Internal Medicine, NYU Grossman School of Medicine, New York, NY, USA
NewYork-Presbyterian Brooklyn Methodist Hospital, Brooklyn, NY, USA.
BMJ Open Qual. 2024 Mar 19;13(1):e002289. doi: 10.1136/bmjoq-2023-002289.
The transitional period between hospital discharge and primary care follow-up is a vulnerable time for patients that can result in adverse health outcomes and preventable hospital readmissions. This is especially true for patients of safety-net hospitals (SNHs) who often struggle to secure primary care access when leaving the hospital due to social, economic and cultural barriers. In this study, we describe a resident-led postdischarge clinic that serves patients discharged from NYU Langone Hospital-Brooklyn, an urban safety-net academic hospital.

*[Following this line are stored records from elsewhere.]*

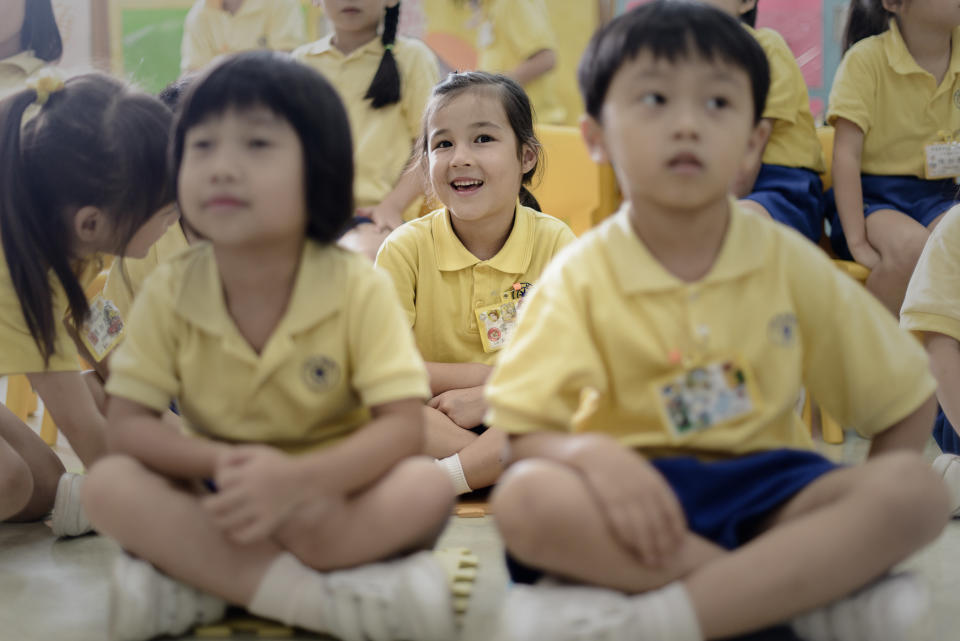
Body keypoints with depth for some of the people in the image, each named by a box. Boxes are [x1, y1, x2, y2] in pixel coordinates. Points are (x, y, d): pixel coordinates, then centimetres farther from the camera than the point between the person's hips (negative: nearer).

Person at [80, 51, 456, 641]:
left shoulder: (359, 287, -15)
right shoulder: (170, 291, -9)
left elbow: (403, 424, -20)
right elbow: (127, 422, -9)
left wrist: (297, 480, -36)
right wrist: (223, 462, -27)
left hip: (334, 496, -1)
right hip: (218, 504, 2)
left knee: (428, 488, -31)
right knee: (109, 486, -25)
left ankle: (195, 586, -24)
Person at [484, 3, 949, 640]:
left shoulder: (790, 263, 2)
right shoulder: (582, 277, -4)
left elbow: (906, 401, 9)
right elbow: (526, 436, -10)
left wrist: (866, 522, -4)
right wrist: (592, 456, -32)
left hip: (766, 489, 2)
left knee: (920, 490, -24)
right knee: (525, 501, -33)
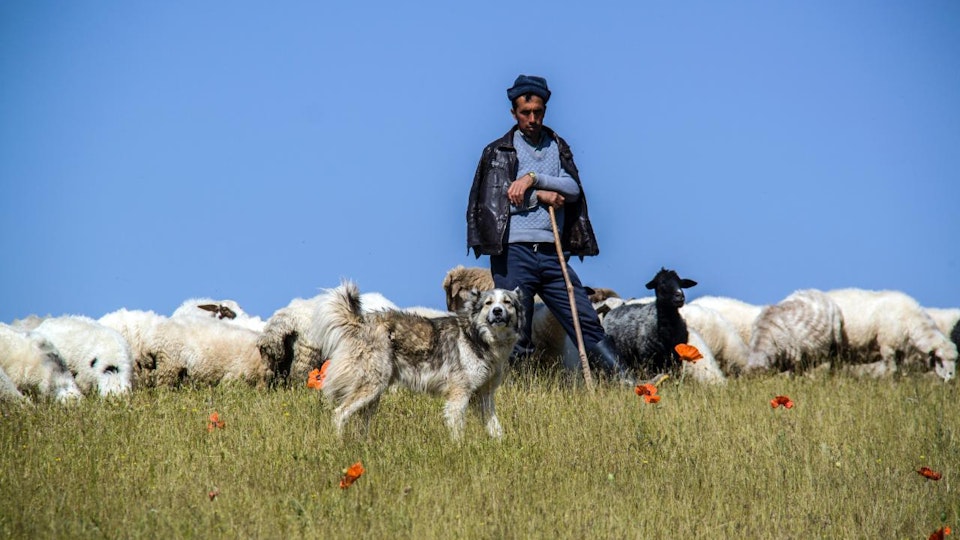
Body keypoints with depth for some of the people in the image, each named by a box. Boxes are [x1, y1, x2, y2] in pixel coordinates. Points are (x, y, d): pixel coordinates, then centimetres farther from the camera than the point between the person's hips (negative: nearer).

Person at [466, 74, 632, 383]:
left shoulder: (558, 148, 17)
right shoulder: (499, 152, 7)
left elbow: (573, 189, 1)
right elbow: (492, 200, -6)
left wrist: (533, 179, -12)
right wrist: (540, 196, -6)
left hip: (553, 254, 3)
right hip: (514, 254, -3)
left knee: (587, 322, 1)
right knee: (515, 337, -4)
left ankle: (626, 384, 1)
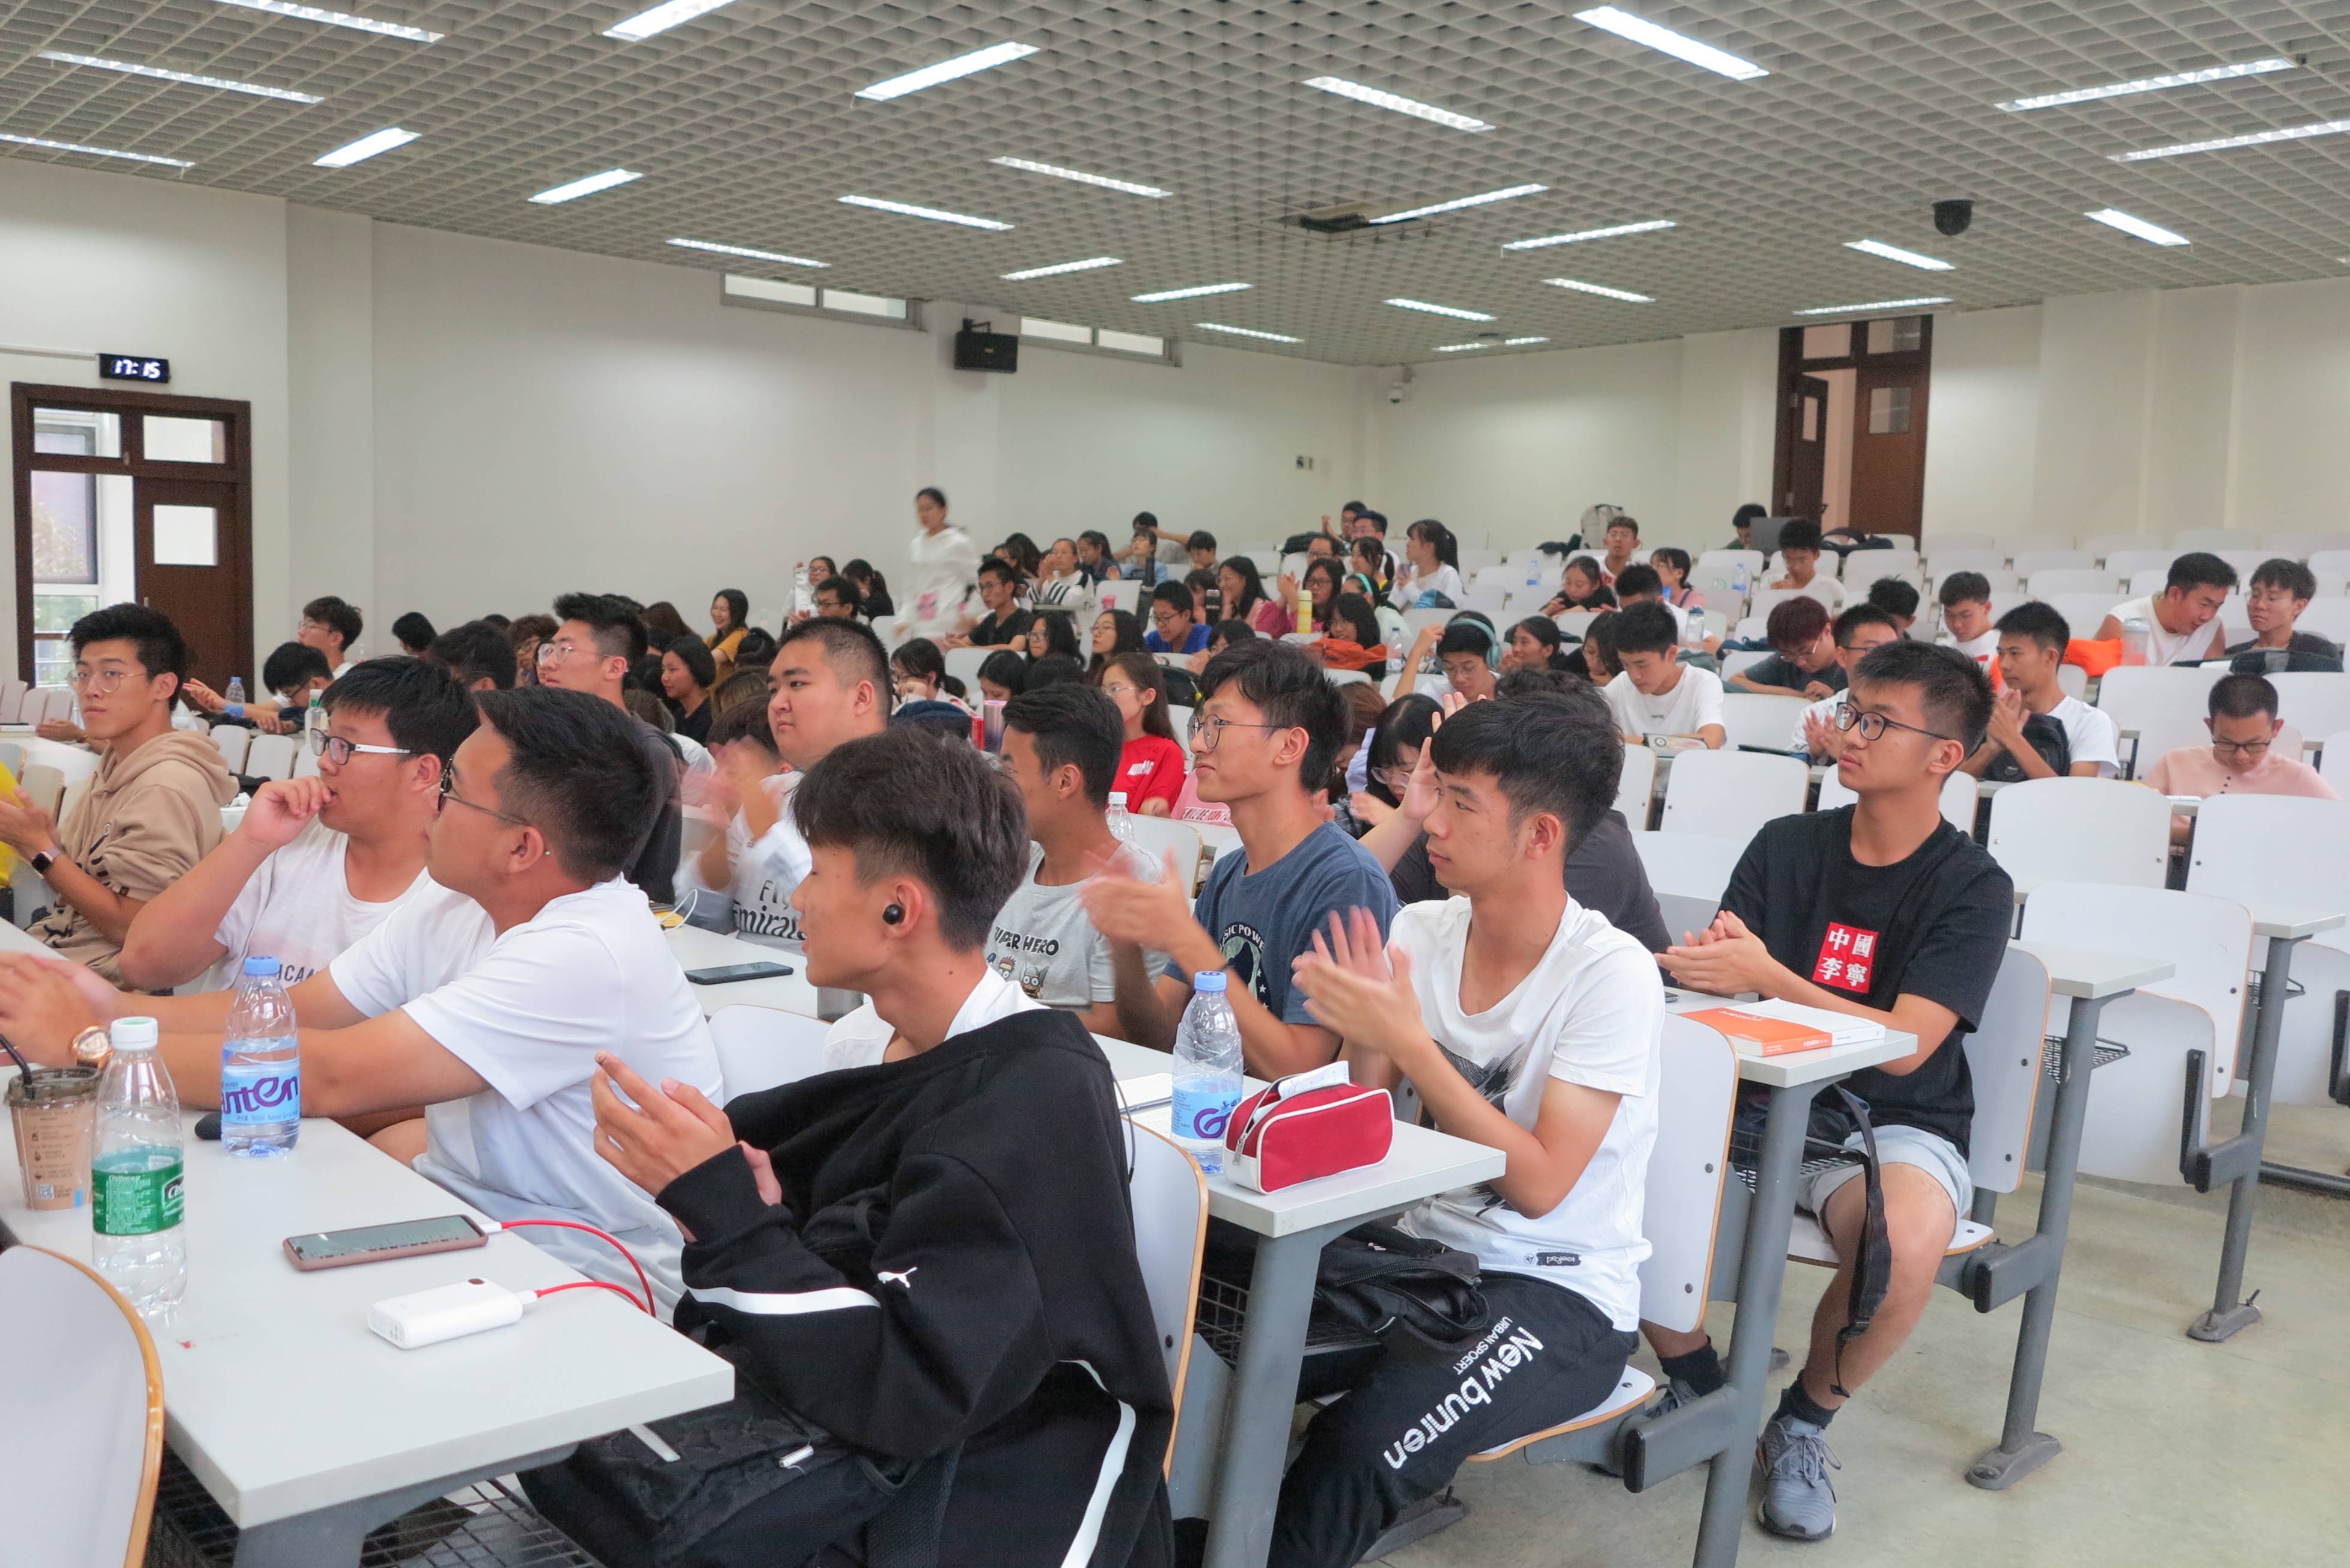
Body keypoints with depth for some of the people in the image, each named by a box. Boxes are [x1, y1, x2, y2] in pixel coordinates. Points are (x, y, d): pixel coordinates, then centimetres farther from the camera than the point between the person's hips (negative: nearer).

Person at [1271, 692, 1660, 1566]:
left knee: (1358, 1450, -30)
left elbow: (1538, 1183, -17)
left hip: (1560, 1296, -5)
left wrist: (1408, 1042, -23)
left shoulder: (1611, 975, -14)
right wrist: (1363, 1040, -17)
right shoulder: (1418, 935, 1)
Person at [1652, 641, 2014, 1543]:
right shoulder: (1786, 845, 6)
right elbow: (1726, 973, -2)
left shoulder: (1973, 887, -6)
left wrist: (1766, 976, -30)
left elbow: (1905, 1044, -18)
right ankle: (1695, 1382, 4)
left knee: (1905, 1245, -37)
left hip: (1892, 1124, -3)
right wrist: (1709, 954, -27)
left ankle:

In our multivariable analysis, there was no statistical difference in the readmission rate between those who completed the transitional care management and those who did not (OR 1.32 (0.75-2.36), p=0.336), but there was a statistically significant increase in primary care provider (PCP) engagement (OR 0.53 (0.45-0.62), p<0.001). Overall, this study describes a postdischarge clinic model embedded in a resident clinic in an urban SNH that is associated with increased PCP engagement, but no reduction in 30-day hospital readmissions.
患者从医院出院到接受初级保健随访的过渡时期是一个脆弱的时期,可能导致不良的健康结果和可预防的医院再入院。对于安全网医院 (SNH) 的患者来说尤其如此,由于社会、经济和文化障碍,他们往往在出院后难以获得初级保健。在这项研究中,我们描述了一个由住院医师领导的出院后诊所,为从布鲁克林纽约大学朗格尼医院出院的患者服务。在我们的多变量分析中,完成过渡护理管理的患者与未完成的患者的再入院率没有统计学差异(OR 1.32(0.75-2.36),p=0.336),但初级保健提供者(PCP)的参与度有统计学显著增加(OR 0.53(0.45-0.62),p<0.001)。总的来说,这项研究描述了一个位于城市 SNH 的住院医师诊所内嵌入的出院后诊所模式,该模式与增加 PCP 参与度相关,但与 30 天内医院再入院率降低无关。